If there is much irrelevant and redundant information present or noisy and unreliable data, then knowledge discovery during the training phase is more difficult. Data preparation and filtering steps can take considerable amount of processing time. Data preprocessing includes cleaning, Instance selection, normalization, transformation, feature extraction and selection, etc. The product of data preprocessing is the final training set.
Data pre-processing may affect the way in which outcomes of the final data processing can be interpreted. This aspect should be carefully considered when interpretation of the results is a key point, such in the multivariate processing of chemical data.

Tasks of data pre-processing

The origins of data preprocessing are located in data mining. The idea is to aggregate existing information and search in the content. Later it was recognized, that for machine learning and neural networks a data preprocessing step is needed too. So it has become to a universal technique which is used in computing in general.
From a users perspective, data preprocessing is equal to put existing comma-separated values files together. Data are usually stored in files. The CSV format was mentioned already but it's possible that the data are stored in a Microsoft Excel sheet or in a json file. A self-created script is applied to the file. From a technical side the script can be written in Python and in R.
The reason why a user transforms existing files into a new one is because of many reasons. Data preprocessing has the objective to add missing values, aggregate information, label data with categories and smooth a trajectory. More advanced techniques like principle component analysis and feature selection are working with statistical formulas and are applied to complex datasets which are recorded by GPS trackers and motion capture devices.

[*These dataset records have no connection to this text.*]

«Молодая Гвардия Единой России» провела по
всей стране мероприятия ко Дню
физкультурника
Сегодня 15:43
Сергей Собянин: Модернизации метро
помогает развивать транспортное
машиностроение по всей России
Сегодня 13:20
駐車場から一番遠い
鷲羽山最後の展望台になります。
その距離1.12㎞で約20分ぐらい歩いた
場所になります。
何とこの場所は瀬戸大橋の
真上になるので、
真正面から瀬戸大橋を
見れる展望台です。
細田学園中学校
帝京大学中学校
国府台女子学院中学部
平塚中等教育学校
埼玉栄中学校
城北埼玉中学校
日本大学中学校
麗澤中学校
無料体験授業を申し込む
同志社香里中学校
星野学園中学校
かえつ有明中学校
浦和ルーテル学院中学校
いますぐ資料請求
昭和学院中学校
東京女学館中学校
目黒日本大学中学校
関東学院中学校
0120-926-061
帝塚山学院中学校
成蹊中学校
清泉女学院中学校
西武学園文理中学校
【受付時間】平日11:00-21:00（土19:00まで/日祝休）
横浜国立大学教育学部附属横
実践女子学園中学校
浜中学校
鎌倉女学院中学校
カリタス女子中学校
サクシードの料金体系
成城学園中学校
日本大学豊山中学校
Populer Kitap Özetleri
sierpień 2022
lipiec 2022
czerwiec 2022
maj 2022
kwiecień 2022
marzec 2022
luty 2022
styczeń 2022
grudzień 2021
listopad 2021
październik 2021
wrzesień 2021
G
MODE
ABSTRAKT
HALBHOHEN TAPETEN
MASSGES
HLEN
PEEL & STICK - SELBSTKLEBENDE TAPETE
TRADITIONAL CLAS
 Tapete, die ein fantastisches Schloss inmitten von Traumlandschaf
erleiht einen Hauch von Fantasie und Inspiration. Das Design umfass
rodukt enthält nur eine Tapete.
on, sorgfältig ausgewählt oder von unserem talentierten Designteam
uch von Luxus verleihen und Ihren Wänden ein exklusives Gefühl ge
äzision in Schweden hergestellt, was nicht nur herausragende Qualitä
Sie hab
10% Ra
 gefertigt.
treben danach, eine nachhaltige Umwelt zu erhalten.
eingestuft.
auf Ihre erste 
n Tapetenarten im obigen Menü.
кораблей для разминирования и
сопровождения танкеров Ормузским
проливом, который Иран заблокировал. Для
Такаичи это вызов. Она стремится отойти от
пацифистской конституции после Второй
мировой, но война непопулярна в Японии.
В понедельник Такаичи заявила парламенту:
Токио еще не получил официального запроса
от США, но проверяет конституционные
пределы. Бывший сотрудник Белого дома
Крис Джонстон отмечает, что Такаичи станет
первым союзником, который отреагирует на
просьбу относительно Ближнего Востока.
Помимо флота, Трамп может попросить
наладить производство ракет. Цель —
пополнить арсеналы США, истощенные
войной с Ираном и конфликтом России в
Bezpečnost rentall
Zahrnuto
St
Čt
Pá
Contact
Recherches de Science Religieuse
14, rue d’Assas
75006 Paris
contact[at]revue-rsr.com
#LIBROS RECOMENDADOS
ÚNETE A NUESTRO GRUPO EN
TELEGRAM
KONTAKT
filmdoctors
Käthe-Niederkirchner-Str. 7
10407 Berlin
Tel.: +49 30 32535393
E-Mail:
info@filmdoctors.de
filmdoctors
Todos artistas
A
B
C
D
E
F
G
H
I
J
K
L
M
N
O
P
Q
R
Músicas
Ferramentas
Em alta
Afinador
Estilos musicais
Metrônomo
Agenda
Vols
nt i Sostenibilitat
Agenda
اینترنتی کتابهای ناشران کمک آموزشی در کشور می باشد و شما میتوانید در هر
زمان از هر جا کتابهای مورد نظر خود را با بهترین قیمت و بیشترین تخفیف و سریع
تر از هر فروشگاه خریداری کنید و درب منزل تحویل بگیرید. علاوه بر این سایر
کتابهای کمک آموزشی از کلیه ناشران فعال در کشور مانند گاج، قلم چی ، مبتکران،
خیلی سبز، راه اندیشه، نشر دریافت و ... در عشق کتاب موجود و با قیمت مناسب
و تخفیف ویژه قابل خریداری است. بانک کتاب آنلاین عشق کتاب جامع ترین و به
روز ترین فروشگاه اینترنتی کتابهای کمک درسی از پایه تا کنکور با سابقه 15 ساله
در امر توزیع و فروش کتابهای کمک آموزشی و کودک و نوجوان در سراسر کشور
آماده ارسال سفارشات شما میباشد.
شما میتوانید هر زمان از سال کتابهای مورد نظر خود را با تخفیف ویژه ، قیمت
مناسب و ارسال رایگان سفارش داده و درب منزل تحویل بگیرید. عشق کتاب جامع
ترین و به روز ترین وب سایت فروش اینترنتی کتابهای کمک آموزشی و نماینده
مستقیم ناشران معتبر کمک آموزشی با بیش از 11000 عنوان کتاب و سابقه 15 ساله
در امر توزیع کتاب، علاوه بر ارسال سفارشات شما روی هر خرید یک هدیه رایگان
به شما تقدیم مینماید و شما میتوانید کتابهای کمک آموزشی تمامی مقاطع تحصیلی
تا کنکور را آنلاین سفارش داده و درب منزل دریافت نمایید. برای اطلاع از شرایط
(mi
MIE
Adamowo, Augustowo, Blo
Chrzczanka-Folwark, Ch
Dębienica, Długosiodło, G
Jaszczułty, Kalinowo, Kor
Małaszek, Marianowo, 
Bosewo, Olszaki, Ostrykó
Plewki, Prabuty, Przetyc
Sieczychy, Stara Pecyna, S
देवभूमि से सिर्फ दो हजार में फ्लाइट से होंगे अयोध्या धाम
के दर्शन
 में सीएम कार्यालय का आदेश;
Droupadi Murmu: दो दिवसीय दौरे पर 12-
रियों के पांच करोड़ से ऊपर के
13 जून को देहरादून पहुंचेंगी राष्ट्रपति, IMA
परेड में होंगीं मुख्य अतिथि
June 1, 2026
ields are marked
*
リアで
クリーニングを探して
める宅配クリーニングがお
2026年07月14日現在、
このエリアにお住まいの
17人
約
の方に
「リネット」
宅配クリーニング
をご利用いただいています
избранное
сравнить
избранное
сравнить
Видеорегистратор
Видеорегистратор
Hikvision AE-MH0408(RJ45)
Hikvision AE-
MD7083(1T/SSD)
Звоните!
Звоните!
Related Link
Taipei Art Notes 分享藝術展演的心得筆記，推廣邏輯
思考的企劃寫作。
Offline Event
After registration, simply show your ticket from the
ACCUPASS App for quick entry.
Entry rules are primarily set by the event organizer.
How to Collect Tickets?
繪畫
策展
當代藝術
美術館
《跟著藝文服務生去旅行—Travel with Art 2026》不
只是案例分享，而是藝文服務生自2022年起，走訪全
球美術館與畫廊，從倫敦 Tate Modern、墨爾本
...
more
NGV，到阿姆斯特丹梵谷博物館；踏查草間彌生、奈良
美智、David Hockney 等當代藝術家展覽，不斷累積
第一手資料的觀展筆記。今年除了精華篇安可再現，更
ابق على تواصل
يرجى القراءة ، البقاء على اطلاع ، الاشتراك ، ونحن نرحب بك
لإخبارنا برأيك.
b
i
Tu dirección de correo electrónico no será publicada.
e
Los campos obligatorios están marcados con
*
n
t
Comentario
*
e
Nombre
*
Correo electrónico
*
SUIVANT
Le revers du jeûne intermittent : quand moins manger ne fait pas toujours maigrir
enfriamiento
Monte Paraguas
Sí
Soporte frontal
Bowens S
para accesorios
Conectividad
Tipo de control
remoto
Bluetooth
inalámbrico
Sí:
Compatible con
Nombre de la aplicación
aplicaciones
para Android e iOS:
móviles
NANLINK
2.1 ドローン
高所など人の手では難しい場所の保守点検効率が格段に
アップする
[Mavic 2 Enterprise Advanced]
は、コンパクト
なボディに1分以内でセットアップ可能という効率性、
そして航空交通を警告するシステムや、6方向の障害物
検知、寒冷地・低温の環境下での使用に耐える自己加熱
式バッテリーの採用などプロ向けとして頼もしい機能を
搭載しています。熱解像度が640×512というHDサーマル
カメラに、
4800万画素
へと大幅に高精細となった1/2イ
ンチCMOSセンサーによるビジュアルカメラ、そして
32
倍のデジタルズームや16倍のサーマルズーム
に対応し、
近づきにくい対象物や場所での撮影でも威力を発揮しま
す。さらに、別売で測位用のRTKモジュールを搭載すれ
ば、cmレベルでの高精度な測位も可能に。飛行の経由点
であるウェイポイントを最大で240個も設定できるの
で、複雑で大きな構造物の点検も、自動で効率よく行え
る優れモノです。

Semantic data preprocessing

Complex problems are asking for more elaborated analyzing techniques of existing information. Instead of creating a simple script for aggregating different numerical values into one, it make sense to focus on semantic based data preprocessing. Here is the idea to build a dedicated ontology which explains on a higher level what the problem is about. The Protégé is the standard tool for this purpose. A second more advanced technique is Fuzzy preprocessing. Here is the idea to ground numerical values with linguistic information. Raw data are transformed into natural language.